Exercise aim: Write out every one of the rows below word for word, with no line changed.

— begin —

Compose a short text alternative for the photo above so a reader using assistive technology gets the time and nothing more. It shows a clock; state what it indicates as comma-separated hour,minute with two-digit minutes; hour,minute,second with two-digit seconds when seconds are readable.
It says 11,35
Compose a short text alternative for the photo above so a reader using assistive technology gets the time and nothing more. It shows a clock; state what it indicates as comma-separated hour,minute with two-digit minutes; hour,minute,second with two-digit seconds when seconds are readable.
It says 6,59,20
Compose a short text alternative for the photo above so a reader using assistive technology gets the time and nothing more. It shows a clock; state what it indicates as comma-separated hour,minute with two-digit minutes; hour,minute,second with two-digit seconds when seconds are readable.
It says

— end —

Output below:
Compose a short text alternative for the photo above so a reader using assistive technology gets the time and nothing more. It shows a clock; state what it indicates as comma-separated hour,minute with two-digit minutes; hour,minute,second with two-digit seconds when seconds are readable.
It says 11,35
Compose a short text alternative for the photo above so a reader using assistive technology gets the time and nothing more. It shows a clock; state what it indicates as comma-separated hour,minute with two-digit minutes; hour,minute,second with two-digit seconds when seconds are readable.
It says 6,59,20
Compose a short text alternative for the photo above so a reader using assistive technology gets the time and nothing more. It shows a clock; state what it indicates as comma-separated hour,minute with two-digit minutes; hour,minute,second with two-digit seconds when seconds are readable.
It says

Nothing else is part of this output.